The Old English name for February was "Solmonath" - literally "mud month". At least in Finland some of the stark, expectant beauty of winter is captured in their name of "Helmikuu"; "the month of the pearl", recalling the frozen droplets on leaves and branches. Aside from mud, the month has long been associated with violets and amethysts, symbolising purity and sincerity of feeling, humility and wisdom.
It's very much a time of renewal and affirmation in the natural world. Jokes and smiles from friends often pop through lack-lustre mornings and gloomy afternoons like spring shoots and I thought I wold share some of the more "cleansed" ones here; thanks mainly to JR. May the shortest month of the year be as long in memories and as full of laughter as the advent of another spring should be.


 
 
 
 
 
 
 
 
 
 
 





 
"Awake My Soul"  Mumford & Sons

"No sign of spring, save that the catkins fill,
And willow stems grow daily red and bright.
These are days when ancients held a rite
Of expiation for the old year's ill,
And prayer to purify the new year's will."
("A Calendar of Sonnets: February", Helen Hunt Jackson)
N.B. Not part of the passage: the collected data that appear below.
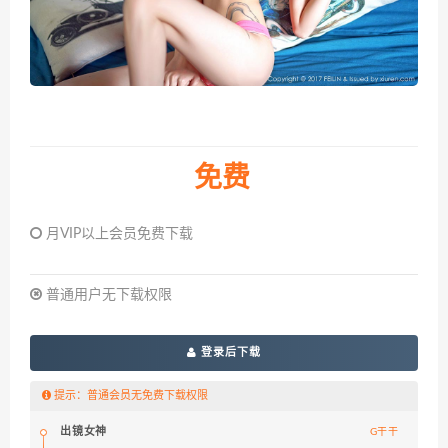
免费
月VIP以上会员免费下载
普通用户无下载权限
登录后下载
提示：普通会员无免费下载权限
出镜女神
G干干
"From December to March, there are for many of
us three gardens:
the garden outdoors,
the garden of pots and bowls in the house,
and the garden of the mind's eye."
(Katherine S. White)

"Winter, a lingering season, is a time to gather golden moments, embark upon a sentimental journey, and enjoy every idle hour."
( John Boswell)

"The flowers of late winter and early spring occupy places in our hearts well out of proportion to their size."
(Gertrude S. Wister)

"Winter is Nature's way of saying Up Yours!"